What are sea scooters?

A scuba diver uses a sea scooter, also known as a diver propulsion vehicle (DPV), at a shipwreck in August 2017 outside Bonassola Liguria, Italy
| Alessandro Rota / Contributor via Getty Images

According to Adreno Scuba Diving, sea scooters are water-propelled devices that allow divers to move faster and more efficiently underwater. You can use these devices for recreational diving, technical diving, and snorkeling in lakes, swimming pools, and even the open ocean. Adults and children can use them, and they can even be used as a surfboard accessory. They’re also known as diver propulsion vehicles (DPVs), aqua scooters, and underwater scooters. 

How do they work?

Rechargeable batteries almost always power sea scooters. Typically using one or two propellers located at the rear of the scooter, a basic propeller system provides forward propulsion. Sea scooters typically don’t go very fast, making them easy to control, and they take away some of the hard work involved in diving.
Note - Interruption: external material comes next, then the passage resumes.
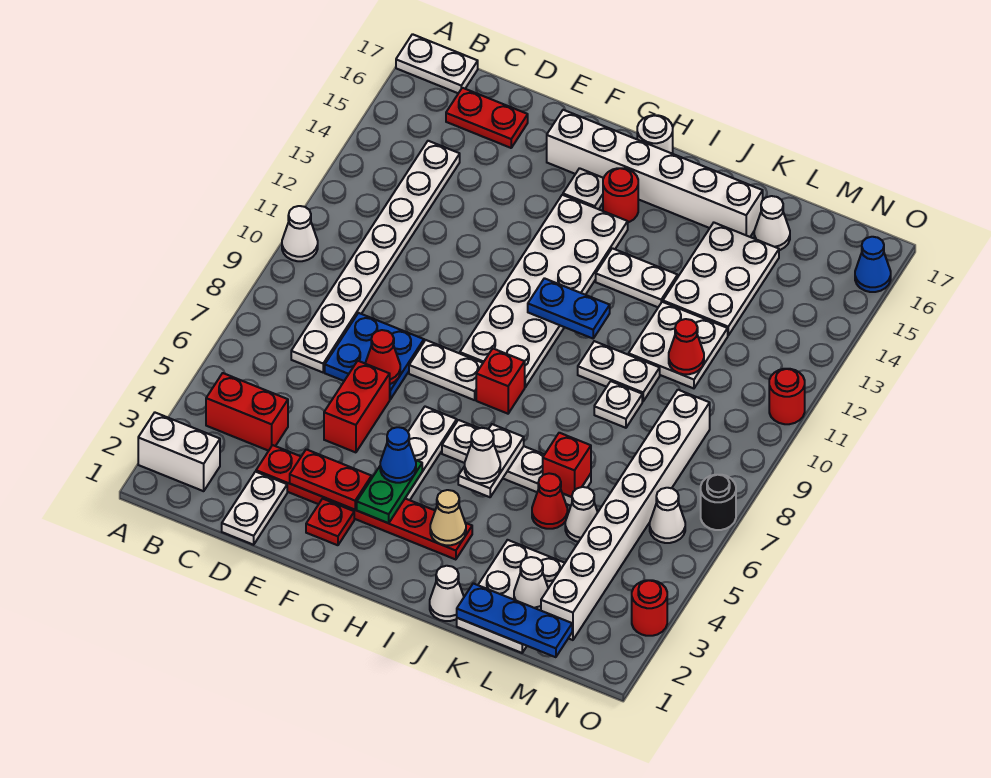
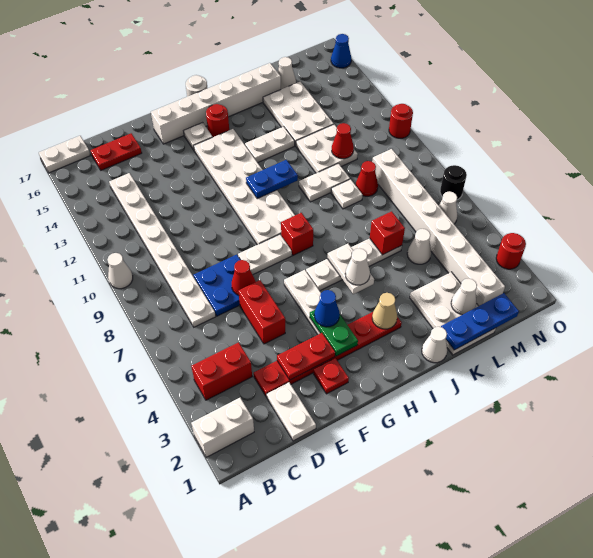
red 1x1 cone [532,473,567,529] -> red 1x1 cone moved to [356,161,378,196]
Also, sea scooters stop if the throttle is not engaged, meaning if you let go, the DPV won’t float away.

There are quite a few models of sea scooters to choose from, with prices ranging from around $300 to $4,000. They also come in different weights, depth capabilities, and battery life.

ANIWAA lists 12 of the best sea scooters with a wide range of capabilities and prices. Yamaha has five models on the list, including the cheapest option, the Seal, which retails for only $295. It has a 90-minute battery life, a maximum depth of 15 feet, and a body weighing 11.5 pounds. Yamaha also makes two models with the longest battery life of 120 minutes: the 275L and RDS250. 
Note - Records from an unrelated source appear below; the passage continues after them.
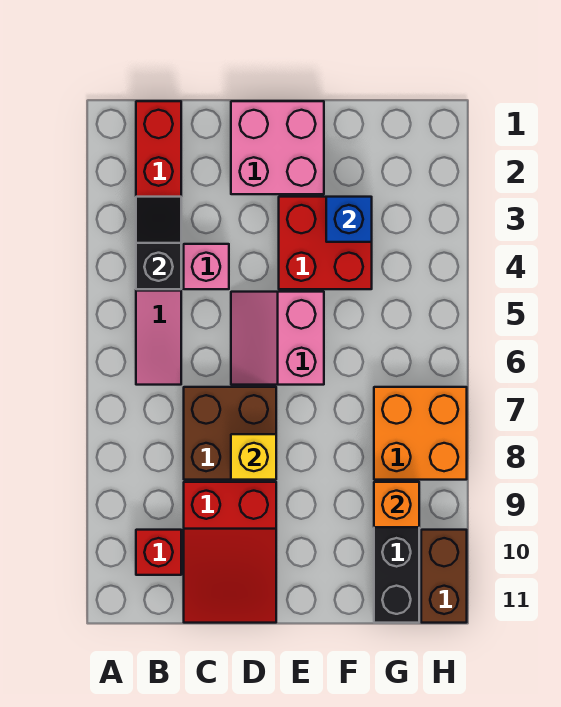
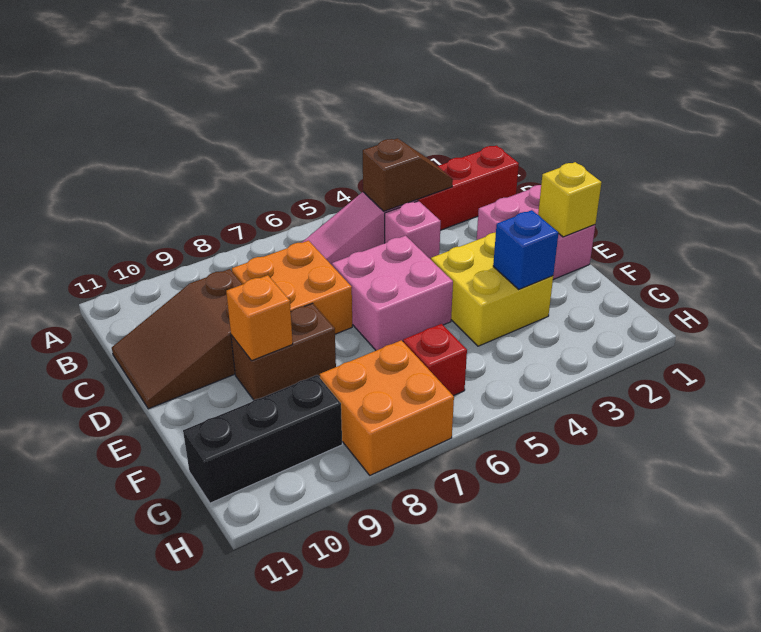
black 1x2 slope [136,197,181,289] -> brown 1x2 slope [363,138,453,211]
red 1x1 brick [136,530,181,575] -> red 1x1 brick moved to [403,324,467,396]
brown 2x2 brick [184,387,276,480] -> orange 2x2 brick [232,241,352,334]
red 2x3 slope [184,482,276,623] -> brown 2x3 slope [112,269,243,409]
pink 2x2 slope [231,292,324,385] -> pink 2x2 brick [332,236,453,350]
yellow 1x1 brick [231,434,276,480] -> yellow 1x1 brick moved to [538,162,602,237]
red 2x2 brick [279,197,372,289] -> yellow 2x2 brick [431,233,553,346]
orange 1x1 brick [374,482,419,527] -> orange 1x1 brick moved to [226,275,293,361]
brown 1x2 brick [421,530,467,623] -> brown 1x2 brick moved to [231,303,336,400]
The lightest model on the list is the Sublue WhiteShark Mix, weighing only 7.7 lbs. It costs $699 and has a maximum depth of 131 feet and a battery life of 30 minutes.

The two most expensive sea scooters on the list can also go the deepest, at 230 feet. The Apollo AV-2 Evolution 2 costs $1,995, has a battery life of 100 minutes, and weighs 47 pounds. The TUSA SAV-7 EVO-2 costs $3,799, has a battery life of 110 minutes, and weighs 45 pounds.

And if you are looking for a speedy DSV, the Hoverstar AquaJet Dive H2 is the fastest on the list, traveling up to 5.6 mph. It weighs 31 pounds, has a maximum depth of 66 feet and a battery life of 100 minutes, and costs $1,599. 

So if you’re looking to get into more watersports or you’re already a proficient diver, a sea scooter is a great accessory. And you definitely don’t have to spend a lot of money to get one. A DSV can be tons of fun, whether you’re playing in the pool or doing extensive diving or snorkeling. Just don’t use it to try to evade the FBI as one guy did. Spoiler alert: It didn’t work.